Search the data below for "ring"; list each line that holds it.

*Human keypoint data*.
_ _ _ _ _

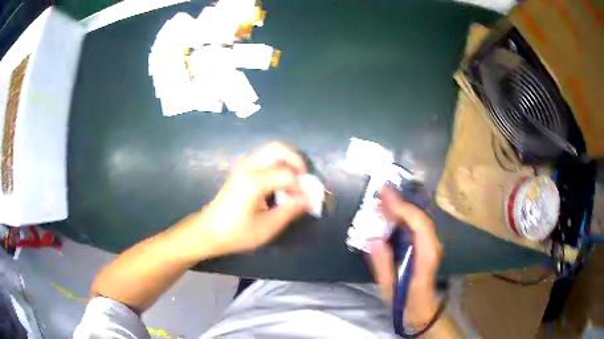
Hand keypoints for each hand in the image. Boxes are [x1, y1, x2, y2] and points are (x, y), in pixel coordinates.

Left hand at [181, 142, 309, 258]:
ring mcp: (242, 165)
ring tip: (294, 180)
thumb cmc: (236, 233)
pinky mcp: (240, 169)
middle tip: (304, 179)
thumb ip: (290, 210)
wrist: (209, 231)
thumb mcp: (267, 227)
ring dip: (287, 160)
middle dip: (297, 161)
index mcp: (254, 181)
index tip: (307, 201)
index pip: (288, 174)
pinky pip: (263, 156)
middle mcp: (248, 166)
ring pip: (271, 149)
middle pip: (279, 149)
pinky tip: (279, 181)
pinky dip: (277, 162)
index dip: (301, 187)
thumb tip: (309, 198)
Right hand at [368, 186, 442, 328]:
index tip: (385, 197)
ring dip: (402, 208)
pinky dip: (403, 217)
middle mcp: (433, 246)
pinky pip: (416, 226)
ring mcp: (431, 246)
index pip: (420, 225)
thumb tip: (374, 239)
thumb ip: (383, 264)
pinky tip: (390, 214)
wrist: (422, 311)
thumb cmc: (406, 302)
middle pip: (420, 218)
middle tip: (381, 191)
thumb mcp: (390, 288)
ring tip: (383, 199)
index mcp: (426, 257)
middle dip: (401, 203)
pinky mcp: (426, 247)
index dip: (404, 209)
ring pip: (419, 220)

_ _ _ _ _

*Exercise response*.
ring mcp: (242, 165)
ring tip: (294, 180)
ring dip: (287, 160)
ring pip: (271, 149)
ring dip: (402, 208)
ring mcp: (431, 246)
ring tip: (383, 199)
ring pip: (419, 220)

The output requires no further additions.